I just had to do this same thing today. i'm using DVDBackup to get the .vob files off the DVD and then Streamclip to export as DV so that I can edit in AvidFree DV.

Only thing I needed to do to make things faster is buy the mpeg2 component for Quicktime from Apple ($19.99).

Alernately, you can use Toast to convert to DV but with Streamclip you can do some editing and choosing too.

Let me know if you have any questions.
posted by eatcake at 3:22 PM on April 8, 2006


VOB means Video Object. In the DVD spec they contain the muxed (combined) video and audio streams. everything is linearlly arrange (such as menus, extra, etc.)

IFO and BUP are info and backup files for the streams.

It's been awhile since I've had to do it...but MPEG Streamclip has a convert to DV...but it also has some sorta "auto detect" feature.

From the help file:
If you select (or drag) just one file and it is clear that the file is part of a longer MPEG stream, this application gives you the option to open all the files of the stream together.

Start with the first VOB and it'll pick up the rest.

Do that.

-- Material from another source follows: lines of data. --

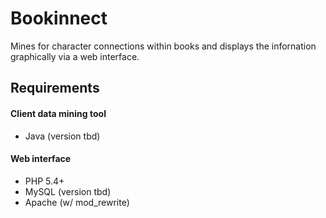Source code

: Bookinnect
==========
Mines for character connections within books and displays the infornation graphically via a web interface. 

## Requirements
#### Client data mining tool
* Java (version tbd)

#### Web interface
* PHP 5.4+
* MySQL (version tbd)
* Apache (w/ mod_rewrite)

Make sure you have the Quicktime MPEG2 component.

If you want to edit, as I remember, I built a custom "convert to quicktime" setting that was adjusted like this:

Quicktime, DV/DVCPro 25, (the quality slider doesn't matter), 48khz audio, 16 bit stereo.
This is the classic QT DV file type for editing in FCP or avid (with little to no other conversion necessary.)

If desired you can use this or just the straight DV stream to go into iMovie
posted by filmgeek at 6:42 AM on April 9, 2006


Select all of the VOB files from the 'Open Files' menu option, and you should see a dialog box that tells you there were breaks in the timecode. Choose Command-F (Fix Timecode Breaks) and magically the whole thing will be reconstituted for you.